Note: This article was originally written before the formation of The Rockville Real Estate Exchange.
For this article, let’s stay focused on the high-level distinction, which is what’s most important.
Specifically, what is the difference between a real estate agent and a real estate broker?
Real Estate Agents – The Basics
Real estate agents are licensed salespersons but they are not real estate brokers.
A real estate agent must work for a real estate broker and cannot work completely independently.
While real estate brokers are technically responsible for their real estate agents’ actions, many agents rarely, if ever, see their brokers.
Requirements for a real estate salesperson license vary from state to state.
Real Estate Brokers – The Basics
A real estate broker is a step above a real estate agent.
A real estate broker generally has more education than an agent, but not always.
While real estate agents have to work for real estate brokers, a broker can run her own business and answers to no one.
There is also the distinction of “associate broker.”
An associate broker is someone who has meet the educational and licensing requirements of a broker, but has chosen to work for a broker.
Real Estate Broker vs. Real Estate Agent – The Implications
What does this mean for you in real-life terms?
When you buy or sell a piece of real estate with a real estate agent, it is technically the real estate broker that is representing you, not the agent.
The agent is a “salesperson” for the brokerage, even if you never see the broker him or herself – and even if the agent is a 30-year veteran who knows everything in the book there is to know about real estate.
So….let’s use The Detweiler Group at RE/MAX Town Center to completely illustrate the point.
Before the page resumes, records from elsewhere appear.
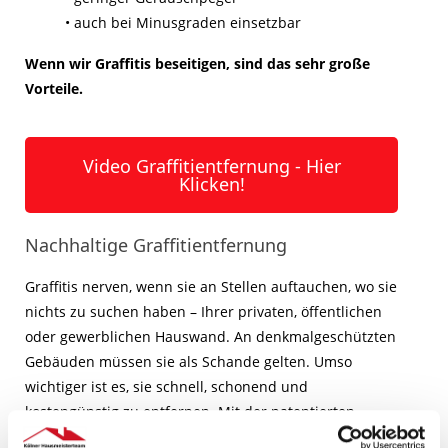
• auch bei Minusgraden einsetzbar
Wenn wir Graffitis beseitigen, sind das sehr große
Vorteile.
Video Graffitientfernung - Hier
Klicken!
Nachhaltige Graffitientfernung
Graffitis nerven, wenn sie an Stellen auftauchen, wo sie
nichts zu suchen haben – Ihrer privaten, öffentlichen
oder gewerblichen Hauswand. An denkmalgeschützten
Gebäuden müssen sie als Schande gelten. Umso
wichtiger ist es, sie schnell, schonend und
kostengünstig zu entfernen. Mit der patentierten
Tornado-ACS-Reinigungstechnik können wir auf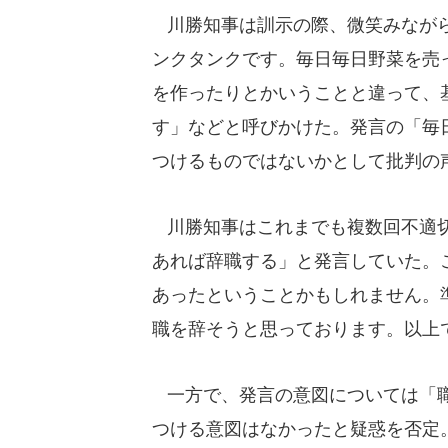
川勝知事は訓示の際、微笑みながら
ンクタンクです。毎日毎日野菜を売
を作ったりとかいうことと違って、
す」などと呼びかけた。発言の「毎
つけるものではないかとして批判の
川勝知事はこれまでも複数回不適切
あれば辞職する」と発言していた。
あったということかもしれません。
職を辞そうと思っております。以上
一方で、発言の意図については「職
つける意図はなかったと疑惑を否定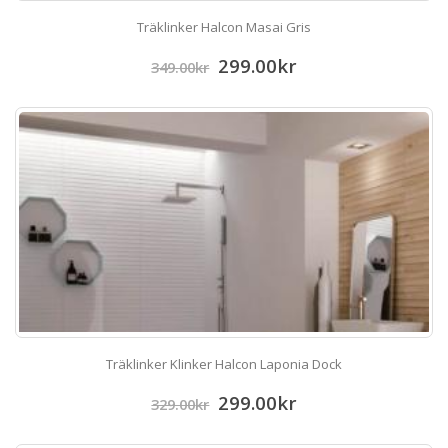
Träklinker Halcon Masai Gris
299.00
kr
349.00
kr
Träklinker Klinker Halcon Laponia Dock
299.00
kr
329.00
kr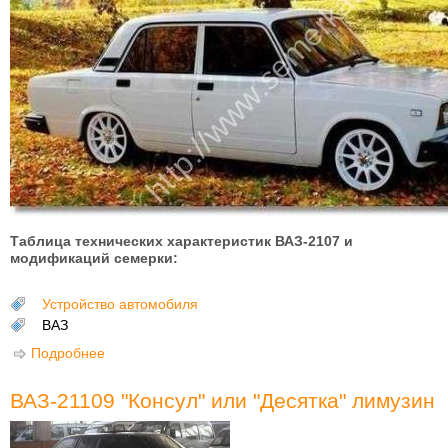
Таблица технических характеристик ВАЗ-2107 и
модификаций семерки:
Устройство автомобиля
ВАЗ
Подробнее
о Технические характеристики ВАЗ-2107 и
модификаций семерки
ВАЗ-21109 "Консул" или "Десятка" лимузин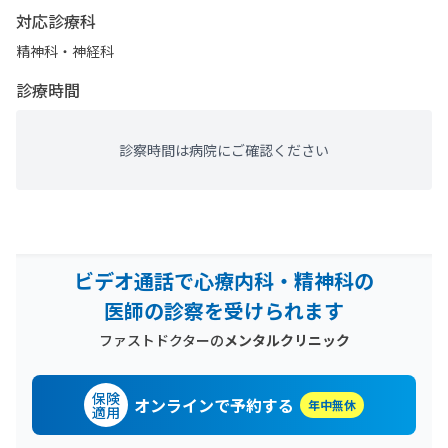
対応診療科
精神科・神経科
診療時間
診察時間は病院にご確認ください
ビデオ通話で心療内科・精神科の
医師の診察を受けられます
ファストドクターの
メンタルクリニック
保険
オンラインで予約する
年中無休
適用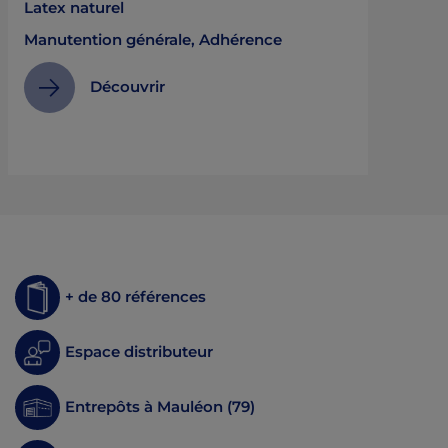
Latex naturel
Manutention générale, Adhérence
Découvrir
+ de 80 références
Espace distributeur
Entrepôts à Mauléon (79)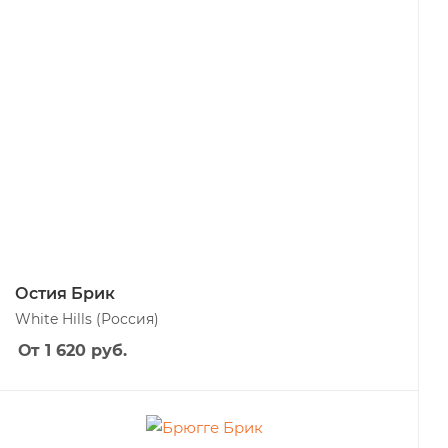
Остия Брик
White Hills
(Россия)
От 1 620
руб.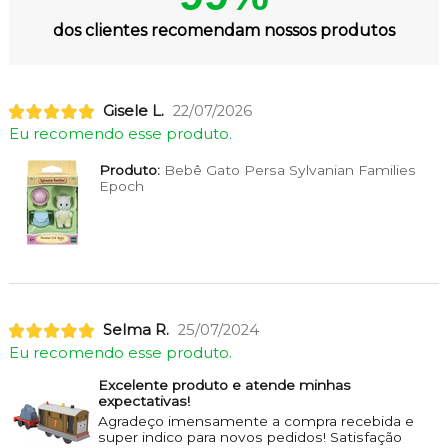
dos clientes recomendam nossos produtos
Gisele L.
22/07/2026
Eu recomendo esse produto.
Produto:
Bebê Gato Persa Sylvanian Families
Epoch
Selma R.
25/07/2024
Eu recomendo esse produto.
Excelente produto e atende minhas
expectativas!
Agradeço imensamente a compra recebida e
super indico para novos pedidos! Satisfação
Here are the three elements…
RE/MAX is the national brand of brokerages.
It sells franchising rights to local offices.
RE/MAX Town Center
RE/MAX Town Center is the local brokerage.
The Detweiler Group
If we help you buy, sell, or rent a property, it is technically RE/MAX Town Center that is representing you in the transaction.
Why important for you to know?
I’m not sure that it is for most people.
It is good to keep in mind, however, to better understand all of the stakeholders in an actual transaction (especially since they all get a cut of the commissions).
Keep in mind that each national and local brokerage brand also tends to have certain connotations and business models associated with it.